■ INSTRUCTIONS TO FOLLOW ■
From the material below, tally every line containing "jump"; reply with the total only.

<<<<

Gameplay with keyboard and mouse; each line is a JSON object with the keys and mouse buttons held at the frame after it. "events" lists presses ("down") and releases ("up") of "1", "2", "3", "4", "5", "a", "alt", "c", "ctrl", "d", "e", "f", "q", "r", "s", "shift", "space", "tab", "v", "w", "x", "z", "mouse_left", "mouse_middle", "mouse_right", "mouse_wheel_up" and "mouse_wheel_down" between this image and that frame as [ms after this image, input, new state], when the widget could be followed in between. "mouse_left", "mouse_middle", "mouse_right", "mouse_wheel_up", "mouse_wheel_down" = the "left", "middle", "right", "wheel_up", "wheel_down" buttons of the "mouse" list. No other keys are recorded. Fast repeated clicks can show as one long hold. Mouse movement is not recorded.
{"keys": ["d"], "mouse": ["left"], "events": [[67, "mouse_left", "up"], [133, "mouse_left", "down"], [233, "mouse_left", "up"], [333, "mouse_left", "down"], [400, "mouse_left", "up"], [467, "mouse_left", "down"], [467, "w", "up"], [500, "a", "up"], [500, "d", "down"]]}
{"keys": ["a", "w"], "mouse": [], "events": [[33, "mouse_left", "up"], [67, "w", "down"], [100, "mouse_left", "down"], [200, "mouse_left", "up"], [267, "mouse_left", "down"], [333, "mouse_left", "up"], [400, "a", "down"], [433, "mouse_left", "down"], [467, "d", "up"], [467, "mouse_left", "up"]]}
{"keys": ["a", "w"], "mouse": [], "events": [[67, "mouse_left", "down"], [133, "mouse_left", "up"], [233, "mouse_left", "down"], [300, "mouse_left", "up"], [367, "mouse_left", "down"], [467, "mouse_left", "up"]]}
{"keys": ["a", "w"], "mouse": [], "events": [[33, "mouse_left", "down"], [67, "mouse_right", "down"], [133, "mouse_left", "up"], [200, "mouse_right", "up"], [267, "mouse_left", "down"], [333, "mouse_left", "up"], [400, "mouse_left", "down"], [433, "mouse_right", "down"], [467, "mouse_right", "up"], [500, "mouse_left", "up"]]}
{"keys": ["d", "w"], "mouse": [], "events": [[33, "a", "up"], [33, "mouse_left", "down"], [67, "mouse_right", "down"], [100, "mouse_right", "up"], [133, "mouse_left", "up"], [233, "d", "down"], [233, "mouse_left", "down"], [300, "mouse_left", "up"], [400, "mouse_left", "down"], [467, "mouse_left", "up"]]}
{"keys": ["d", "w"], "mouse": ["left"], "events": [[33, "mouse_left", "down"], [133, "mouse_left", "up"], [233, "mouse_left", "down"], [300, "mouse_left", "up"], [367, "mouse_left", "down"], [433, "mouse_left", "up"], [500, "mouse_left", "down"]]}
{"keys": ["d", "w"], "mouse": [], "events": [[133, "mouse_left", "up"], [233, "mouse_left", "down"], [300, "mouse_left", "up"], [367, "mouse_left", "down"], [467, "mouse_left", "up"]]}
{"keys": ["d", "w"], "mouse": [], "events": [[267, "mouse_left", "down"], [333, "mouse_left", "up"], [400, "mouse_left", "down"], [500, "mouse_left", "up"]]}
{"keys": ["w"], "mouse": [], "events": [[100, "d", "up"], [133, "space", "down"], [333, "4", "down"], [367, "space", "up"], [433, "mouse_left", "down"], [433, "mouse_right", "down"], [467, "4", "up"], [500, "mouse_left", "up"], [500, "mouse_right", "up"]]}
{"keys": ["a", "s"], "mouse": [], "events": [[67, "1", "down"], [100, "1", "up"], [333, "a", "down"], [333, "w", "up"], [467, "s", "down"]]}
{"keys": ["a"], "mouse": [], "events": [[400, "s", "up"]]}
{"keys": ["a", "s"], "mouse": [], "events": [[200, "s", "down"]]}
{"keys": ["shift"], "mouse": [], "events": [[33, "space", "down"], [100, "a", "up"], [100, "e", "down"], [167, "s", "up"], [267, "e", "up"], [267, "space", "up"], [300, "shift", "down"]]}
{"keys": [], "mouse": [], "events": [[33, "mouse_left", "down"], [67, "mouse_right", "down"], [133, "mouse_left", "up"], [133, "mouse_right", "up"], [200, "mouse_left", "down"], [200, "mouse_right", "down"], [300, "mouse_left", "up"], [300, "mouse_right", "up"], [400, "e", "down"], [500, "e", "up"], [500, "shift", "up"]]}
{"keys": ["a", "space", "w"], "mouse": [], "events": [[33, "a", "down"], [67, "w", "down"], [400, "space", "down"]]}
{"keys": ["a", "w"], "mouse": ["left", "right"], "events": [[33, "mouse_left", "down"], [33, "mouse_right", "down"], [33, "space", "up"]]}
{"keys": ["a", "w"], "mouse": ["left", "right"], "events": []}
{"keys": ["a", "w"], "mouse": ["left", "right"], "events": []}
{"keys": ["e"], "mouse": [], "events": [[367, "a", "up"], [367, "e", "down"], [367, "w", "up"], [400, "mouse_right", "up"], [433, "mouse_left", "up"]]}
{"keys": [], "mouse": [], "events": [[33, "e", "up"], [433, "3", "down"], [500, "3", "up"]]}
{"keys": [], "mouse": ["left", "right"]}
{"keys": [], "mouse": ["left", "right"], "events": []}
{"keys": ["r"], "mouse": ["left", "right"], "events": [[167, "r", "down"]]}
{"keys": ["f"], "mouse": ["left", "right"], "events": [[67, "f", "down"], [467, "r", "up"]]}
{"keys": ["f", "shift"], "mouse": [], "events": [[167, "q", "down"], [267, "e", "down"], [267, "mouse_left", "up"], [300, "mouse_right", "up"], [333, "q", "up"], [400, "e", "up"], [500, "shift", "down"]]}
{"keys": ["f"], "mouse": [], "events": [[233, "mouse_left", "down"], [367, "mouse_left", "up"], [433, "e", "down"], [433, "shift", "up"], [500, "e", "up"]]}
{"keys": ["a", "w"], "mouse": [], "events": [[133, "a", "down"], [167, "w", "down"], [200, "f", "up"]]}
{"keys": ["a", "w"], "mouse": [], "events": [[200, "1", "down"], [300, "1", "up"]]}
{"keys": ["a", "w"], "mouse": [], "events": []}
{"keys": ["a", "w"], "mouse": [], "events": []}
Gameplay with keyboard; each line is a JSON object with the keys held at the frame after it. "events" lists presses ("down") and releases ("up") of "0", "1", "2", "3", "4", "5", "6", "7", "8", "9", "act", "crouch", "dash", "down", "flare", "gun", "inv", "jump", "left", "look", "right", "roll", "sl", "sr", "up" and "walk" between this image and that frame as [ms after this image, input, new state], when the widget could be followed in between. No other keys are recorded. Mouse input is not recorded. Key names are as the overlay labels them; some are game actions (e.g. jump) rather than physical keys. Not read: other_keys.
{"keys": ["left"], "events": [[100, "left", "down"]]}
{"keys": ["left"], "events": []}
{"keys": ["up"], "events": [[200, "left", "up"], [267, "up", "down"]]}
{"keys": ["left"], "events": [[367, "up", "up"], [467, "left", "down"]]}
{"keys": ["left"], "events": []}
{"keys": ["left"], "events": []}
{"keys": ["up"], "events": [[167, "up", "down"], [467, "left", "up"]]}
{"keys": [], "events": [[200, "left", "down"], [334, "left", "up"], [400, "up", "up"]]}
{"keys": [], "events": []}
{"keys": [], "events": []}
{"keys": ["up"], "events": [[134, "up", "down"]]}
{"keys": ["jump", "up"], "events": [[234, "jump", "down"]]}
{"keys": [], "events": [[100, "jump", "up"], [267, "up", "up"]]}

>>>>

■ TASK OUTPUT ■
3